- **Activity**: The response should consist of every line below, unchanged.

─── Material supplied ───

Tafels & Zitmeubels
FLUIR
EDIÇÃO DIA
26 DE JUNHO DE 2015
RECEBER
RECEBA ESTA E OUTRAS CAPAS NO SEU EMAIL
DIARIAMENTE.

───

- **Solved exercise**:
Tafels & Zitmeubels
FLUIR
EDIÇÃO DIA
26 DE JUNHO DE 2015
RECEBER
RECEBA ESTA E OUTRAS CAPAS NO SEU EMAIL
DIARIAMENTE.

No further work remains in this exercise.